A Survey on Multilingual Large Language Models: Corpora, Alignment, and Bias
Yuemei Xu, Ling Hu, Jiayi Zhao, Zihan Qiu, Kexin XU, Yuqi Ye, Hanwen Gu
TL;DR
This survey analyzes how multilingual LLMs are shaped by training corpora, alignment strategies, and biases. It documents evolution from monolingual LLMs to large-scale multilingual models, outlines transformer-based architectures, pre-training, and RLHF, and surveys corpora and datasets that enable cross-lingual transfer. It reviews static, contextual, and combined multilingual representations, factors affecting alignment, and biases across languages with debiasing approaches and benchmarks.
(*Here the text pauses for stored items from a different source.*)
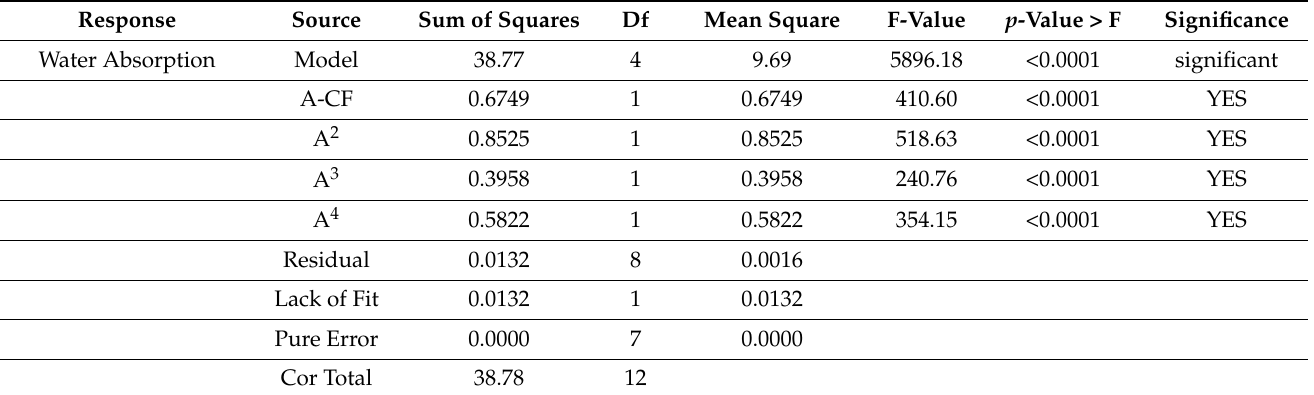
Table 8. ANOVA Results for the Variable Response 28-day Water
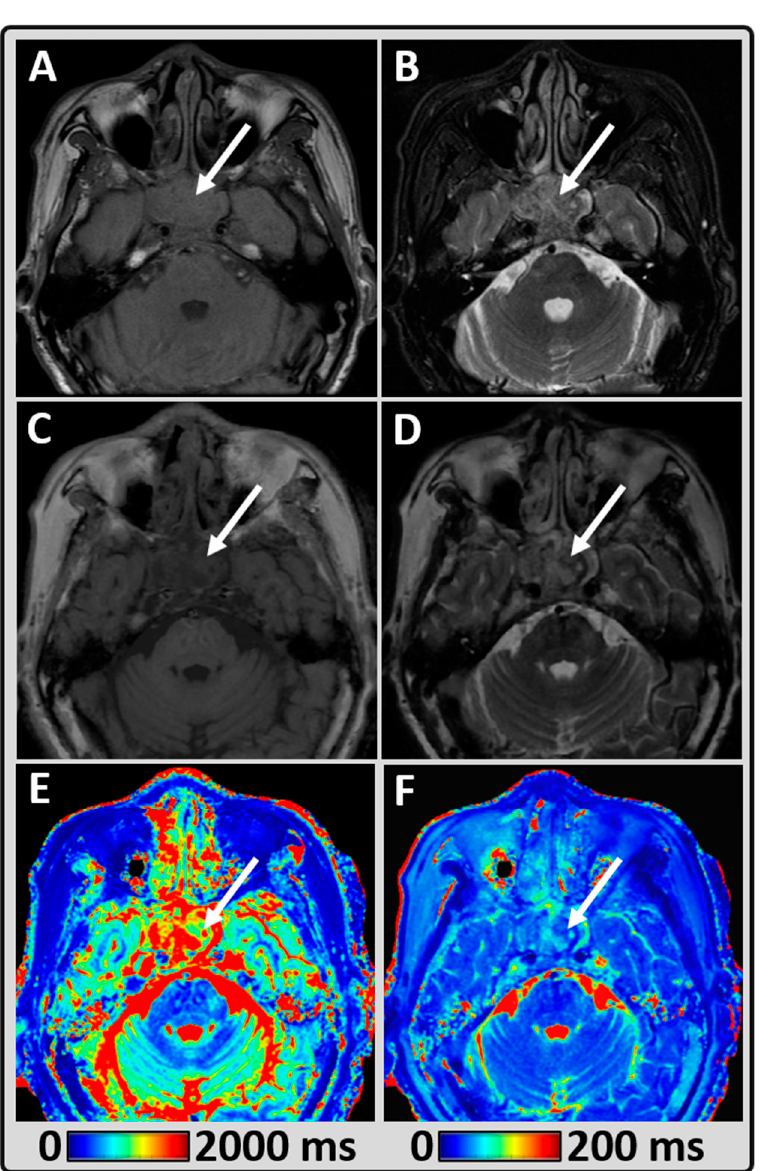
Figure 4. Representative MRI data from a 54-year-old male patient with white arrow pointing at recurrent nasopharyngeal cancer (post radiation therapy) extended to the sphenoid sinus. ( A , B ) Conventional qualitative pre-contrast T1w and T2w images depicting the lesion; ( C,D ) Synthetically generated T1w and T2w images using MAGiC; ( E , F ) MAGiC-generated quantitative T1 and T2 maps.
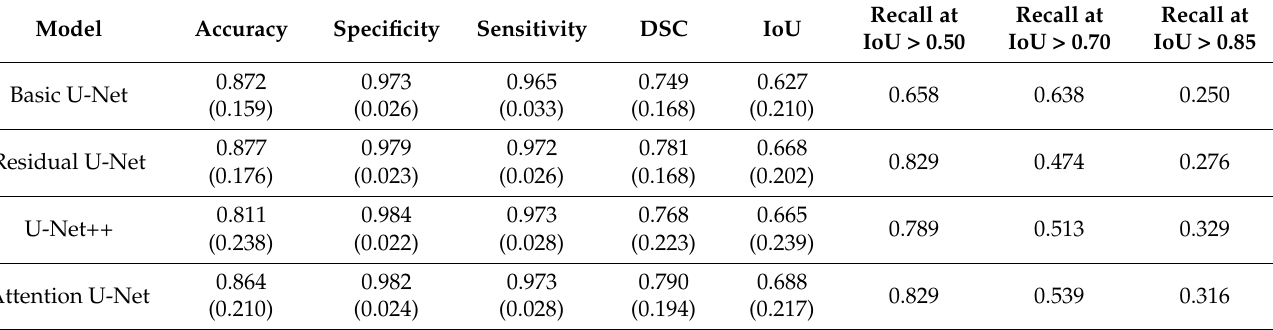
Table 5. Performance comparison of the deep-learning models for pancreatic cyst lesion segmentation on the internal test of the cross-over study. The mean of performance is shown with the standard deviation in parentheses on the accuracy, specificity, sensitivity, dice similarity coefficient, and intersection over union. A recall score greater than the threshold is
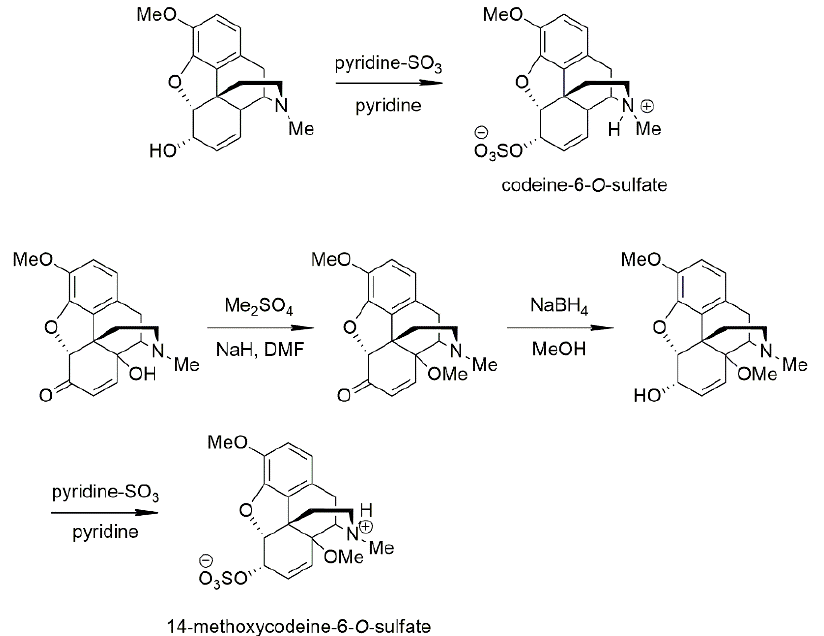
Figure 9. The synthesis of codeine-6- O -sulfate and 14-methoxycodeine-6- O -sulfate. For further details, see Section 4.3.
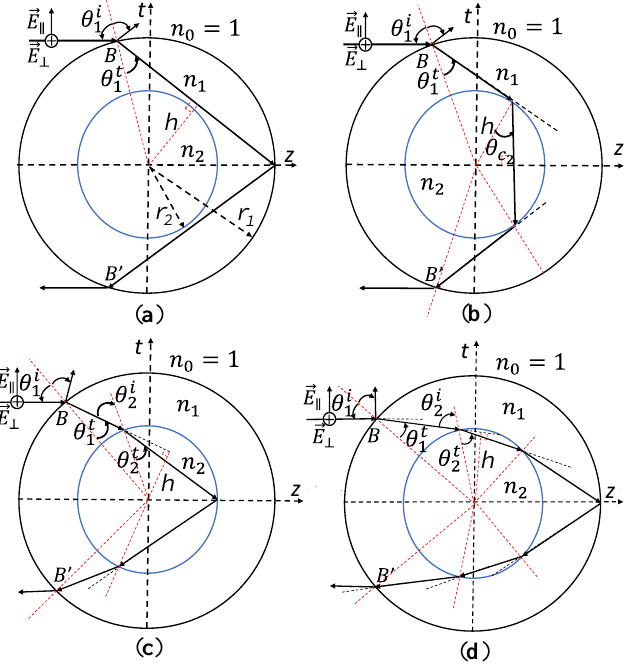
Figure 3. Backscattered waves of the oblique incident wave from LCS for: ( a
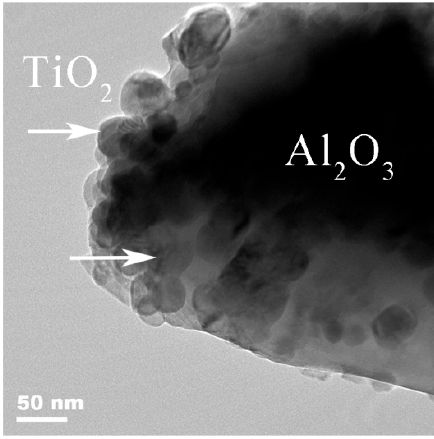
Figure 4. TEM image of alumina particles surface with 0.4 wt.% TiO 2 added.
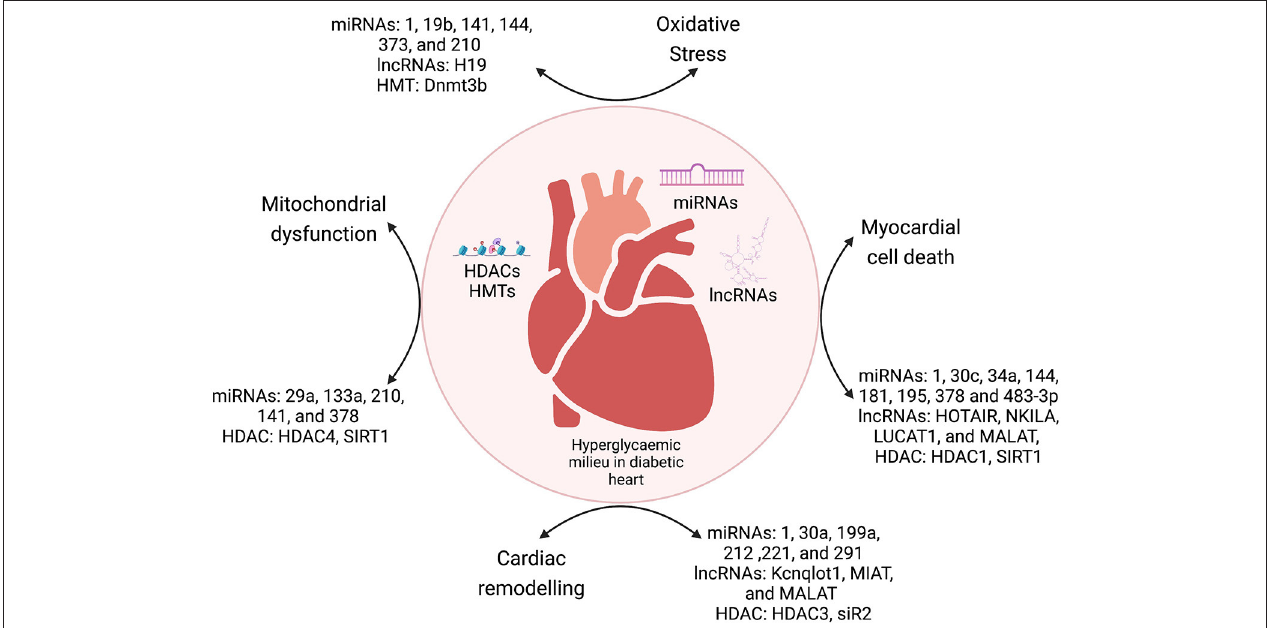
FIGURE 3 | The crosstalk between epigenetic modulators and various mechanisms of DbCM. miRNAs, microRNAs; lncRNAs, long non-coding RNAs; HDACs, histone deacetylases; HMTs, histone methyltransferases; DNMT, DNA methyltransferases.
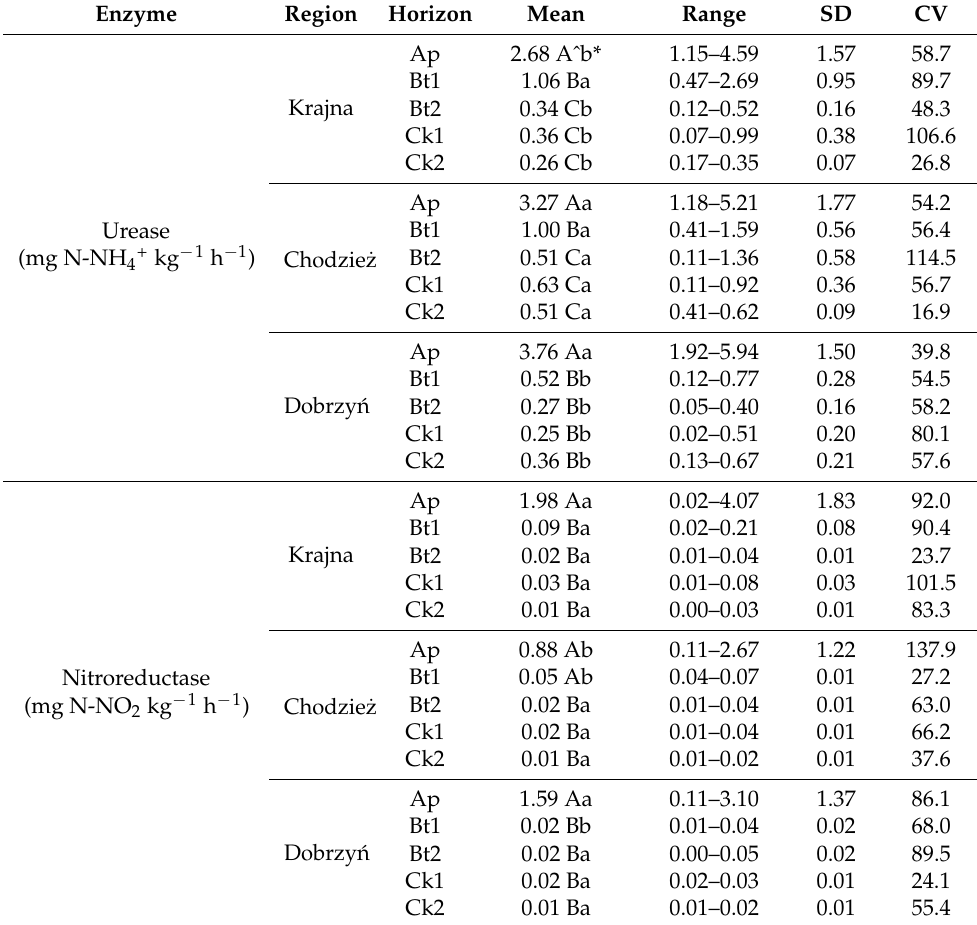
Table 3. Basic statistics of N-related enzymatic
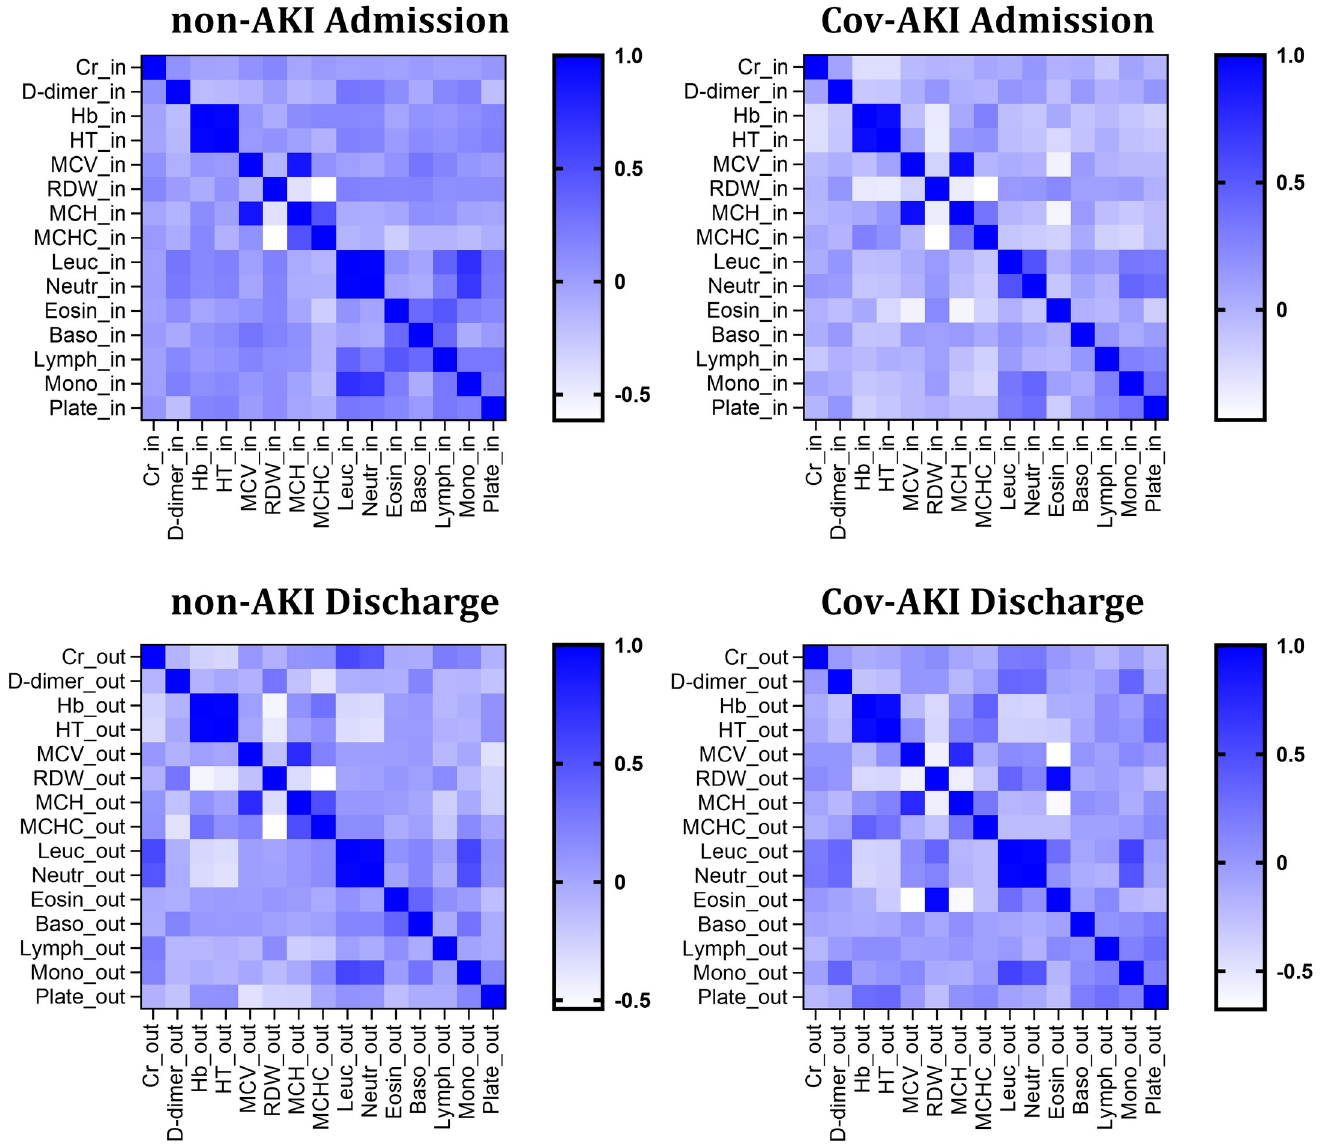
Fig 3. Correlation matrix among clinical variables at hospital admission and discharge. COVID-19 patients with AKI (Cov-AKI) and without AKI (non-AKI) were analyzed by Euclidean Distance Matrix according to relevant serological and blood markers between the admission and discharge periods of hospitalization. 2-tailed Pearson Correlation was ranged from 1 (blue color) to -1 (white color); (data with p < 0.05).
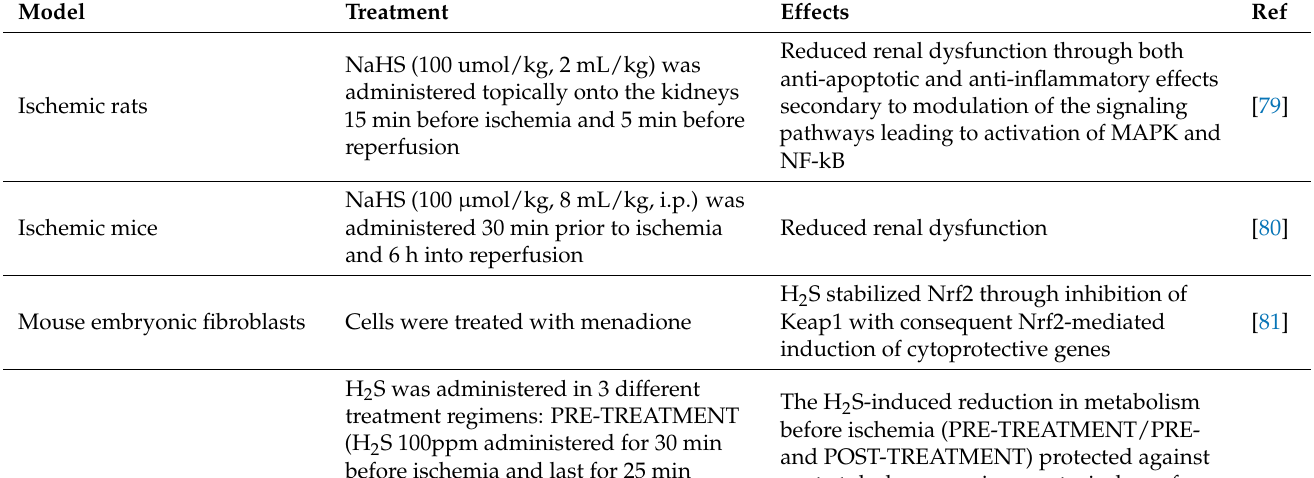
Table 2. Studies reporting the beneficial effects of H 2 S in animal models of I/R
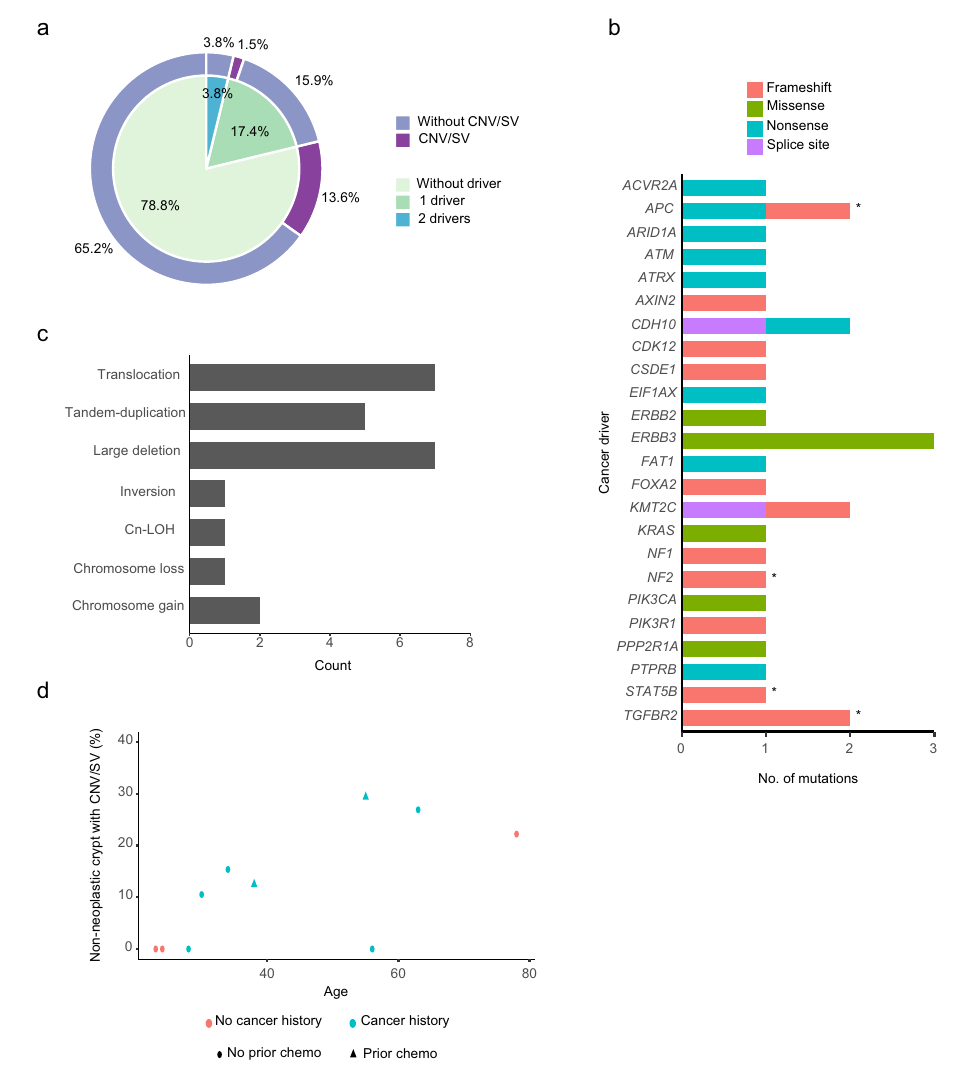
Fig. 2 Genomic stability in the non-neoplastic crypts in LS patients. a Distribution of non-neoplastic crypts with driver mutations and copy number or structural variants. b Driver mutations in non-neoplastic crypts. Asterisks denote frameshift mutations at microsatellite regions (repeat length ≥ 5). c Copy number variants and structural variants in non-neoplastic crypts. Cn-LOH: copy number neutral loss of heterozygosity. d Percentage of non-neoplastic crypts with copy number or structural variants in each LS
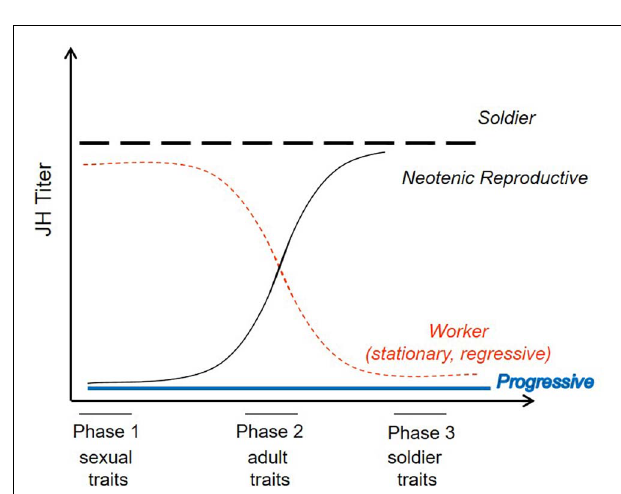
FIGURE 2 | Model proposed by Nijhout and Wheeler (1982) to explain the endocrine regulation of molting types in termites. JH titers during three sensitive periods (phases) between two consecutive molts determine the subsequent molting type of a termite worker. Continuously high or low titers result, respectively, in presoldier/soldier differentiation or progressive development toward winged imagoes. Titers that vary during the intermolt period account for neotenic and continued worker development. For further information, see text. Adapted from Nijhout and Wheeler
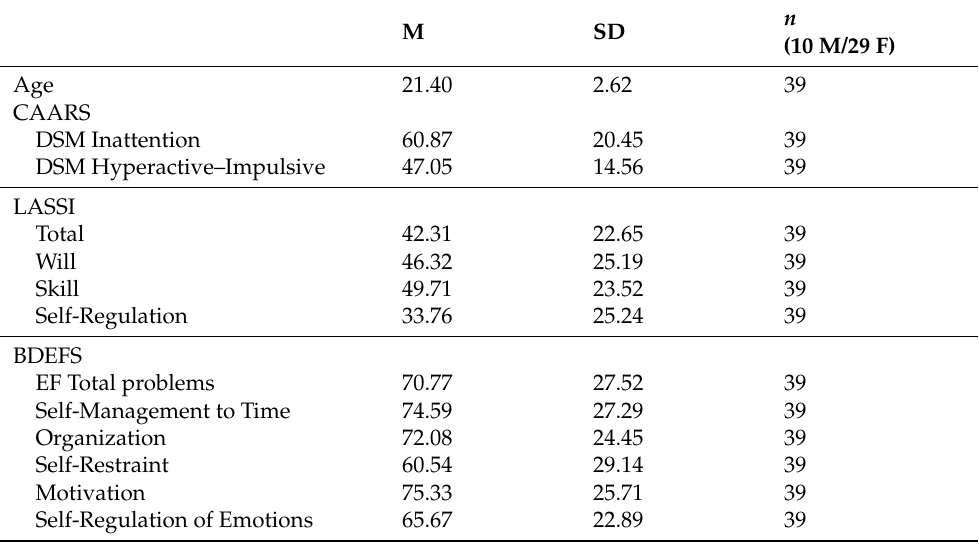
Table 1. Descriptors for age, attention deficit hyperactivity disorder (ADHD) symptoms, learn- ing/study strategies, and daily life executive function (EF) problems.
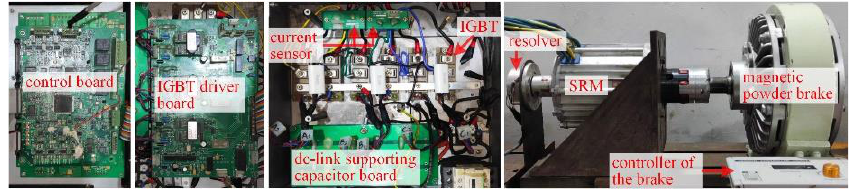
Figure 21. Experimental platform.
It highlights challenges like English dominance, the curse of multilinguality, scarce multilingual bias benchmarks, and emphasizes future directions including better low-resource language coverage, multilingual evaluation, and ethical considerations.
Abstract
Based on the foundation of Large Language Models (LLMs), Multilingual LLMs (MLLMs) have been developed to address the challenges faced in multilingual natural language processing, hoping to achieve knowledge transfer from high-resource languages to low-resource languages. However, significant limitations and challenges still exist, such as language imbalance, multilingual alignment, and inherent bias. In this paper, we aim to provide a comprehensive analysis of MLLMs, delving deeply into discussions surrounding these critical issues. First of all, we start by presenting an overview of MLLMs, covering their evolutions, key techniques, and multilingual capacities. Secondly, we explore the multilingual training corpora of MLLMs and the multilingual datasets oriented for downstream tasks that are crucial to enhance the cross-lingual capability of MLLMs. Thirdly, we survey the state-of-the-art studies of multilingual representations and investigate whether the current MLLMs can learn a universal language representation. Fourthly, we discuss bias on MLLMs, including its categories, evaluation metrics, and debiasing techniques. Finally, we discuss existing challenges and point out promising research directions of MLLMs.